Plutarch (Chaeronea, Boetia [Greece], AD 46 - after 119). Las vidas de ilustres y excellentes varones Griegos y Romanos. Argentina: Augustin Frisio, 1551.

Plutarch was a Greek biographer and author of approximately 227 works, who exerted an enormous influence on European writing from the 16th to the 19th centuries. His most important works are the Parallel Lifes, an account of the deeds of Greek and Roman noble men, and the Moralia or Ethica, essays on ethics, politics, philosophy and literature.

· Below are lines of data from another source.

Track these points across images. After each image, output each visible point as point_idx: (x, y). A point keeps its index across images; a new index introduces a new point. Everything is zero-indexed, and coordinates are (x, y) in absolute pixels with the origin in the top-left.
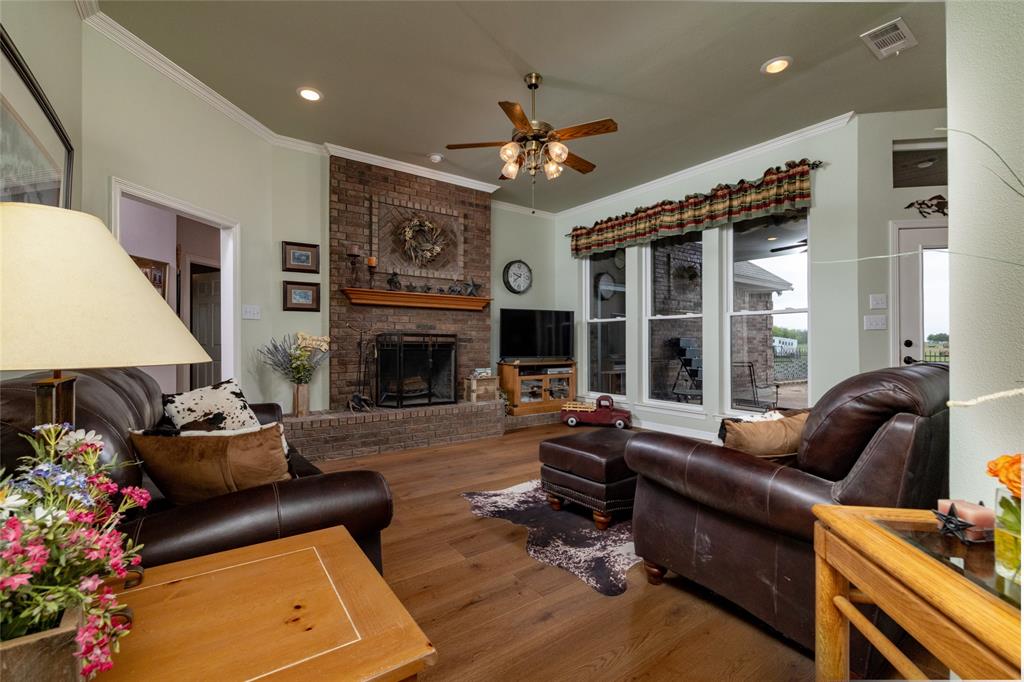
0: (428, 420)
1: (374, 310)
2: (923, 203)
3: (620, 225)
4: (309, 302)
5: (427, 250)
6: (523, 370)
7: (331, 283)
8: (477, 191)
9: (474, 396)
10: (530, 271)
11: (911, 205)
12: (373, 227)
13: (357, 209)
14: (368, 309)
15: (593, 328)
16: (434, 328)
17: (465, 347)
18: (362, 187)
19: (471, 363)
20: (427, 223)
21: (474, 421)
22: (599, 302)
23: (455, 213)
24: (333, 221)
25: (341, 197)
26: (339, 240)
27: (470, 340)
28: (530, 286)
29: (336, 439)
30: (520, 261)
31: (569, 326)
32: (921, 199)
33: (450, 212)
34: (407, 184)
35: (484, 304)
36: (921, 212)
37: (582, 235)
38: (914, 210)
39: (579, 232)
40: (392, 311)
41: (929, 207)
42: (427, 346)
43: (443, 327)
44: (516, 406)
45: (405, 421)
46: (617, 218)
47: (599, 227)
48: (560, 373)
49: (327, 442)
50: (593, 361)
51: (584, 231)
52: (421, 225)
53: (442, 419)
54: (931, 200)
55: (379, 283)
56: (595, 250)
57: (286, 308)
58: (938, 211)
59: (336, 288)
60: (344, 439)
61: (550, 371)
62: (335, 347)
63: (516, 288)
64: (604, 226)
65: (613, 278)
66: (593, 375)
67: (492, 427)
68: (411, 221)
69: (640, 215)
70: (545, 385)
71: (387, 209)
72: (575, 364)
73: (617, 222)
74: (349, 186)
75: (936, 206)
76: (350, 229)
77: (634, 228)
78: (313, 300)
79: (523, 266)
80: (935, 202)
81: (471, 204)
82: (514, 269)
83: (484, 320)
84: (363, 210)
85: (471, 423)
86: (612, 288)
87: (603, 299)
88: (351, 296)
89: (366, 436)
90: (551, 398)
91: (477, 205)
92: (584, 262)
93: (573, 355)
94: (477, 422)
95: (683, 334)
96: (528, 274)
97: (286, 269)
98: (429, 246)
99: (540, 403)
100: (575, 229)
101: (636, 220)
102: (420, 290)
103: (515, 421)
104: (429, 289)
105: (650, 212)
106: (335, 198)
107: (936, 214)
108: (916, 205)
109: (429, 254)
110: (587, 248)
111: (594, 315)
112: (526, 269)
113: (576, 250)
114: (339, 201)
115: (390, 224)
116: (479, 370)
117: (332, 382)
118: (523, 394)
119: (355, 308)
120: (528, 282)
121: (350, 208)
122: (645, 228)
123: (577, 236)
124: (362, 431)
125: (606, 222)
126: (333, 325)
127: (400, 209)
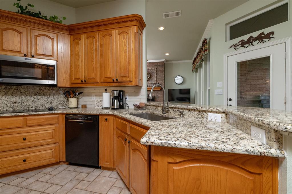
2: (236, 45)
8: (160, 62)
10: (183, 78)
11: (231, 46)
17: (157, 99)
23: (154, 68)
32: (235, 43)
33: (152, 69)
36: (235, 49)
38: (233, 48)
41: (238, 46)
54: (239, 43)
58: (242, 46)
63: (178, 83)
75: (241, 44)
79: (180, 77)
80: (240, 43)
81: (158, 65)
83: (162, 92)
91: (160, 65)
107: (241, 47)
108: (233, 46)
120: (182, 81)
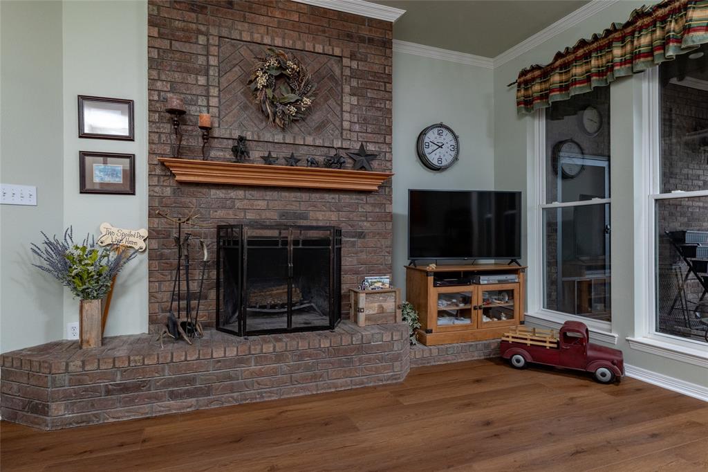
0: (279, 357)
1: (213, 191)
3: (600, 49)
4: (119, 180)
5: (290, 103)
6: (440, 278)
7: (151, 153)
8: (371, 20)
9: (362, 316)
10: (456, 138)
12: (211, 73)
13: (186, 48)
14: (205, 190)
15: (549, 214)
16: (306, 218)
17: (353, 244)
18: (194, 15)
19: (363, 268)
20: (290, 63)
21: (356, 358)
22: (560, 182)
23: (337, 52)
24: (153, 64)
25: (162, 30)
26: (159, 91)
27: (361, 235)
28: (456, 159)
29: (124, 388)
30: (441, 126)
31: (513, 216)
33: (328, 50)
34: (264, 10)
35: (380, 182)
37: (533, 79)
39: (529, 76)
40: (240, 193)
42: (285, 243)
43: (320, 216)
44: (430, 331)
45: (240, 361)
46: (596, 38)
47: (564, 60)
48: (500, 282)
49: (108, 392)
50: (551, 262)
51: (537, 73)
52: (282, 67)
53: (301, 357)
55: (220, 153)
56: (556, 97)
57: (84, 190)
59: (156, 160)
60: (138, 387)
61: (484, 280)
62: (155, 244)
63: (435, 162)
64: (571, 57)
65: (578, 145)
66: (551, 283)
67: (385, 368)
68: (266, 61)
69: (639, 23)
70: (478, 300)
71: (233, 45)
72: (524, 270)
73: (595, 45)
74: (175, 14)
76: (177, 76)
77: (629, 47)
78: (124, 178)
79: (445, 132)
81: (362, 40)
82: (432, 136)
83: (382, 205)
84: (199, 50)
85: (350, 361)
86: (579, 162)
87: (565, 177)
88: (174, 171)
89: (175, 383)
90: (485, 319)
91: (371, 41)
92: (536, 122)
93: (519, 256)
94: (360, 360)
95: (688, 225)
96: (453, 143)
97: (83, 136)
98: (293, 97)
99: (467, 326)
100: (524, 73)
101: (632, 33)
102: (283, 161)
103: (426, 354)
104: (297, 161)
105: (660, 12)
106: (155, 33)
109: (293, 109)
110: (541, 97)
111: (551, 197)
112: (450, 137)
113: (526, 104)
114: (161, 36)
115: (237, 69)
116: (370, 279)
117: (151, 295)
118: (442, 314)
119: (186, 189)
120: (453, 153)
121: (176, 45)
122: (651, 44)
123: (526, 82)
124: (168, 375)
125: (576, 48)
126: (153, 214)
127: (253, 47)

The Spanish 1551 edition of Las vidas de ilustres y excellentes varones ("Lifes of illustrious and excellent men") published by Augustin Frisio in Strasburg (Argentina) has a complex history. It was published with four different title pages. According to Menendez y Pelayo, this was because the translator and editor, Francisco de Encinas, feared being mistaken for a homonymous heresiarch. There was also a 1562 edition by Arnoldo Byrcman, printed in Colonia, which except for the title page, colophon and prologue is identical to that of 1551. It is in fact the same edition, probably bought by Byrcman, who was a booktrader in Antwerp, and then sold as a new edition with these minor changes. (Full description in Palau XIII, 350-51).

The Durand Colection holds two 1551 editions with different title pages.